# TASK DIRECTIONS
List each line of the items below that contains the string "watch".

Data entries
▼▼▼

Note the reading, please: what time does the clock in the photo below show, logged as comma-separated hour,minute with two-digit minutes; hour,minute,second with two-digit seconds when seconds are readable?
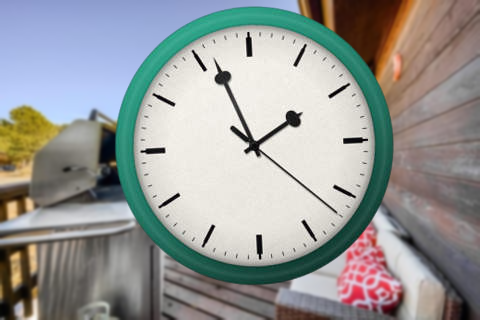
1,56,22
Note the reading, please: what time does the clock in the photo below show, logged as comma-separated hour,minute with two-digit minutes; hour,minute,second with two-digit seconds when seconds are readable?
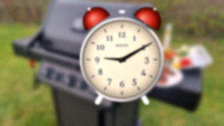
9,10
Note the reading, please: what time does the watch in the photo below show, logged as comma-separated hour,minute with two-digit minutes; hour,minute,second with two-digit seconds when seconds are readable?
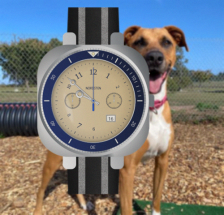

▲▲▲

# EXERCISE RESPONSE
Note the reading, please: what time does the watch in the photo below show, logged as comma-separated hour,minute with two-digit minutes; hour,minute,second with two-digit seconds when seconds are readable?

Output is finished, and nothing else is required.